Work to complete: Reproduce the ring moment-of-inertia problem word for word, from "Step 1: Write" up to and including "the given ratio.".

──────── Text passage

Question

Two rings of radius \( R \) and \( nR \) made of the same material have the ratio of moment of inertia about an axis passing through their centre and perpendicular to the plane as \( 1 : 8 \). The value of \( n \) is (mass per unit length is constant).

• A. 1
• B. 3
• C. 4
• D. 2

Hint:

For rings and wires of uniform material, remember that mass is proportional to circumference. Always include this while comparing moments of inertia.

Answer 1

The Correct Option is D

Step 1: Write the formula for moment of inertia of a ring.
For a ring about an axis passing through its centre and perpendicular to its plane, the moment of inertia is \[ I = MR^2 \] where \( M \) is the mass of the ring and \( R \) is its radius.
Step 2: Express mass in terms of radius.
Since both rings are made of the same material and mass per unit length is constant, mass is directly proportional to the circumference.
\[ M \propto 2\pi R \Rightarrow M \propto R \]
Step 3: Write moments of inertia for both rings.
For the first ring (radius \( R \)):
\[ I_1 \propto R \times R^2 = R^3 \]
For the second ring (radius \( nR \)):
\[ I_2 \propto (nR) \times (nR)^2 = n^3 R^3 \]
Step 4: Use the given ratio.
\[ \frac{I_1}{I_2} = \frac{1}{8} \Rightarrow \frac{R^3}{n^3 R^3} = \frac{1}{8} \] \[ \Rightarrow n^3 = 8 \Rightarrow n = 2 \]
Step 5: Conclusion.
The value of \( n \) is \( 2 \).

────────────────
──────── Extracted entries

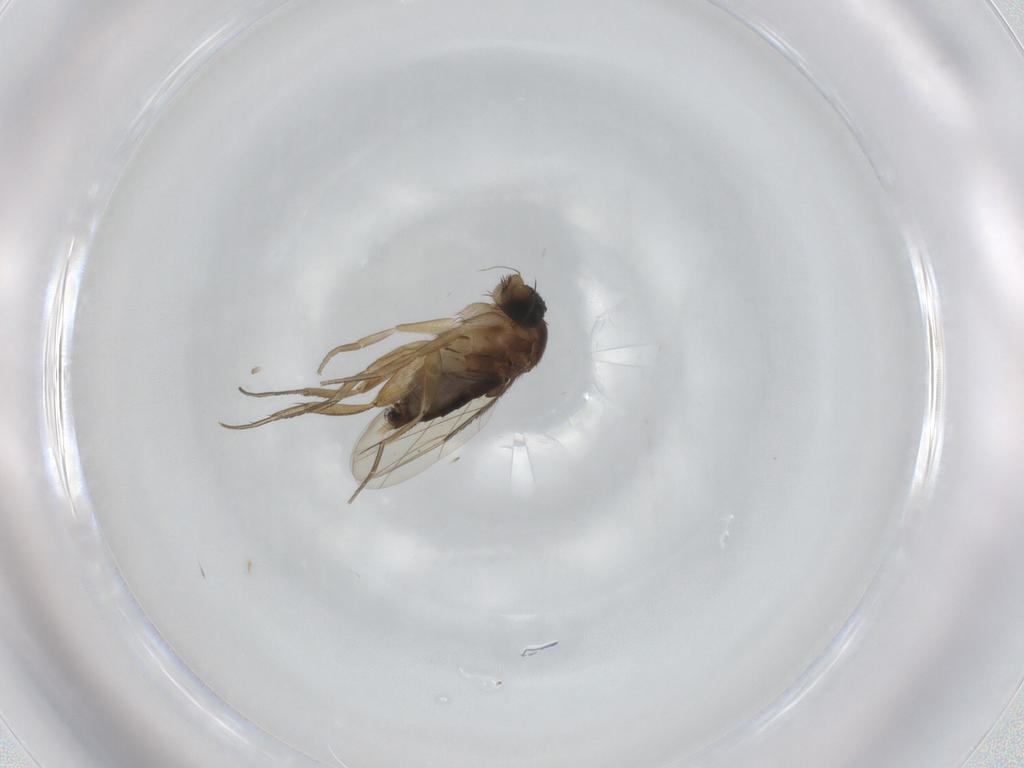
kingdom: Animalia
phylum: Arthropoda
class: Insecta
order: Diptera
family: Phoridae
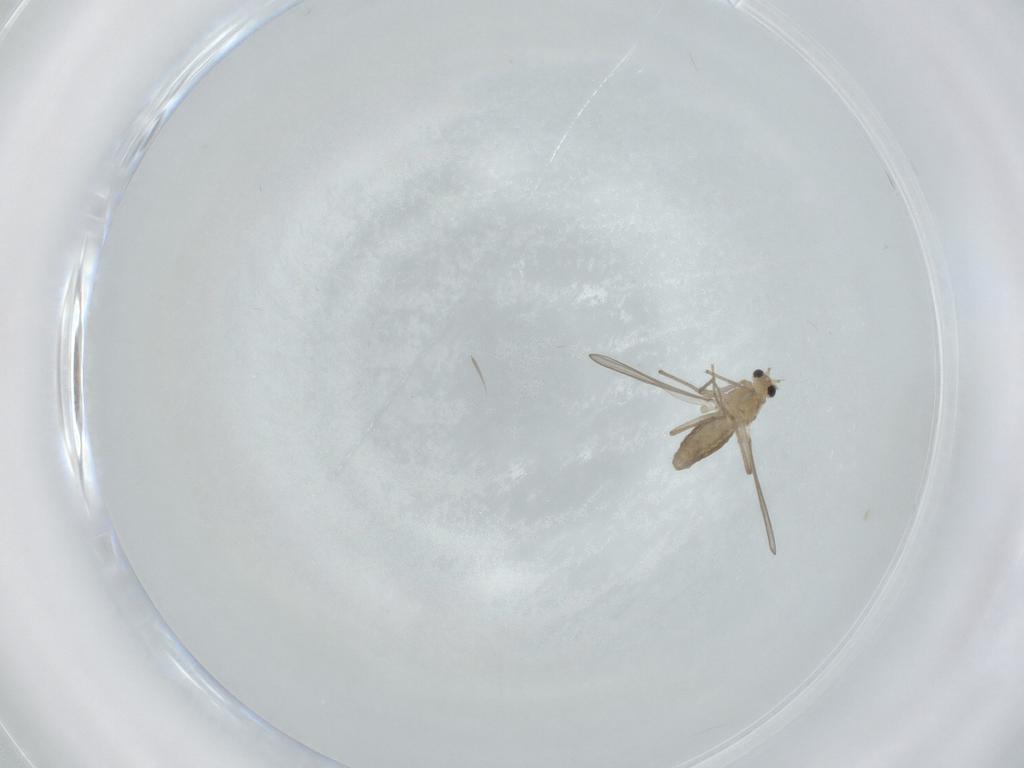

────────────────

Final result:
Step 1: Write the formula for moment of inertia of a ring.
For a ring about an axis passing through its centre and perpendicular to its plane, the moment of inertia is \[ I = MR^2 \] where \( M \) is the mass of the ring and \( R \) is its radius.
Step 2: Express mass in terms of radius.
Since both rings are made of the same material and mass per unit length is constant, mass is directly proportional to the circumference.
\[ M \propto 2\pi R \Rightarrow M \propto R \]
Step 3: Write moments of inertia for both rings.
For the first ring (radius \( R \)):
\[ I_1 \propto R \times R^2 = R^3 \]
For the second ring (radius \( nR \)):
\[ I_2 \propto (nR) \times (nR)^2 = n^3 R^3 \]
Step 4: Use the given ratio.